Director, Site Reliability Engineer

Department: Engineering
Location: US, New York, New York, United States
Updated on: July 22, 2021

Back to Open Positions

MediaMath helps the world's top brands deliver personalized digital advertising across all connected touchpoints. Over 9,500 marketers in 42 countries use our demand-side platform every day to launch, analyze, and optimize their digital advertising campaigns across display, native, mobile, video, audio, digital out of home, and advanced TV formats.

MediaMath initiated an industry-wide effort to create a 100% accountable, addressable and aligned supply chain through SOURCE ecosystem. SOURCE by MediaMath is a technical and commercial framework for agencies, brands, tech companies, and content owners designed to provide long-term sustainable solutions for a clean digital media supply chain with brand-safe, viewable inventory. MediaMath has offices in 15 cities worldwide and is headquartered in New York City.

Key Responsibilities

We are seeking a Director for MediaMath’s Site Reliability Engineering team.  The purpose of this role is to define, oversee and execute against MediaMath’s Site Reliability Engineering charter and supporting team goals. The primary focus areas will include people management, as well as providing development and product management teams with creative solutions to increasing the reliability of our core and client-facing services.

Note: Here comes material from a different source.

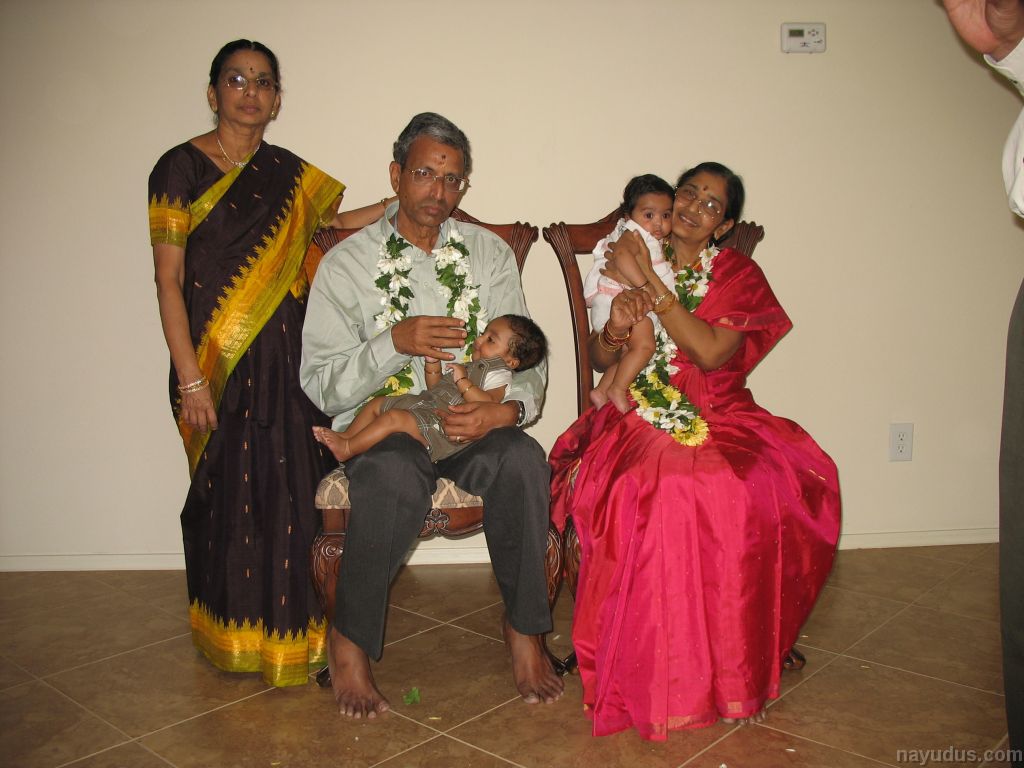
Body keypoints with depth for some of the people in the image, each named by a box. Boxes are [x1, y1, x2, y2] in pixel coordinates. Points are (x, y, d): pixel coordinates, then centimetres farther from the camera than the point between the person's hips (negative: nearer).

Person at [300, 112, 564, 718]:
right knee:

Your work will require supporting your team’s intellectual curiosity and critical attention to detail.  Our SRE environment is always open to change and embracing new technologies, maintaining a strong alliance with other engineers. Ideally, we are looking for a candidate who has spent a significant amount of time as a Site Reliability Engineer as well as past prior success in an engineering people leadership role.

You will:

  • Day to day management of MediaMath’s Site Reliability Engineering practice, overseeing a team of roughly 12 engineers
  • Participate in new service definitions and SRE resource assignments as needed
  • Provide feature/service design consultancy with Product Management and development departments
  • Inspect proper critical service SLO monitoring, alerting and ensure incident response processes are being adhered to as well as supported
  • Setting up and leading one on one meetings with Site Reliability Engineers
  • Align and monitor individual and team goals for MediaMath’s Site Reliability Engineering team
  • Develop and oversee career path development of MediaMath’s Site Reliability Engineers
  • Help with incident and problem post-mortems as needed
  • Assist in the analysis and on-going capacity planning and budget forecasting for critical service lines 

You have:

  • 7+ years of experience as a Site Reliability Engineer prior to stepping into a Site Reliability Engineer management position
  • 3+ years of experience managing a Site Reliability Engineering team within a high-volume, distributed systems environment
  • Optimization of infrastructure systems and processes
  • Perform on-going resource planning, capacity planning and budgetary forecasting as needed
  • Superior level understanding and past experience with implementing approaches for SLI and SLO monitoring, alerting for service improvement and sustainability initiatives
  • Experience with analyzing and inspecting service demands and on-call rotation development
  • Experience collaborating with support organizations and product management to interpret service trends and influence product roadmaps for sustainability improvements
  • Deep understanding of platform and infrastructure interdependencies to provide operational/scaling guidance on system internals (filesystems, syscalls, cgroups, etc.)
  • Networking familiarity (routing, SDNs, network topologies)
  • Familiarity with one or more of the following is desirable: Perl, Ruby, Go, C, C++, Scala, Java
  • Familiarity with one or more of the following applications is desirable: Foreman, Apache, HAProxy, Prometheus, Kubernetes, Graphite, Kafka, Redis, Cassandra
  • Familiarity with public cloud infrastructure, such as AWS

Why We Work at MediaMath

We are restless innovators, smart, passionate and kind. At the heart of our culture are six values that provide a framework for how we approach our work and the world: Teams Win, Scale + Innovation, Obsess Over Learning & Growth, Align then Execute, Do Good Better and Embrace the Journey. These values inform how we energize one another and engage with our clients. They get us amped to come to work.

Founded in 2007 as a pioneer in "programmatic" advertising, MediaMath is recognized as a Leader in the Gartner 2020 Magic Quadrant for Ad Tech and has won Best Account Support by a Technology Company for two years in a row in the AdExchanger Awards.

MediaMath is committed to equal employment opportunity. It is a fundamental principle at MediaMath not to discriminate against employees or applicants for employment on any legally-recognized basis including, but not limited to: age, race, creed, color, religion, national origin, sexual orientation, sex, disability, predisposing genetic characteristics, genetic information, military or veteran status, marital status, gender identity/transgender status, pregnancy, childbirth or related  medical condition, and other protected characteristic as established by law.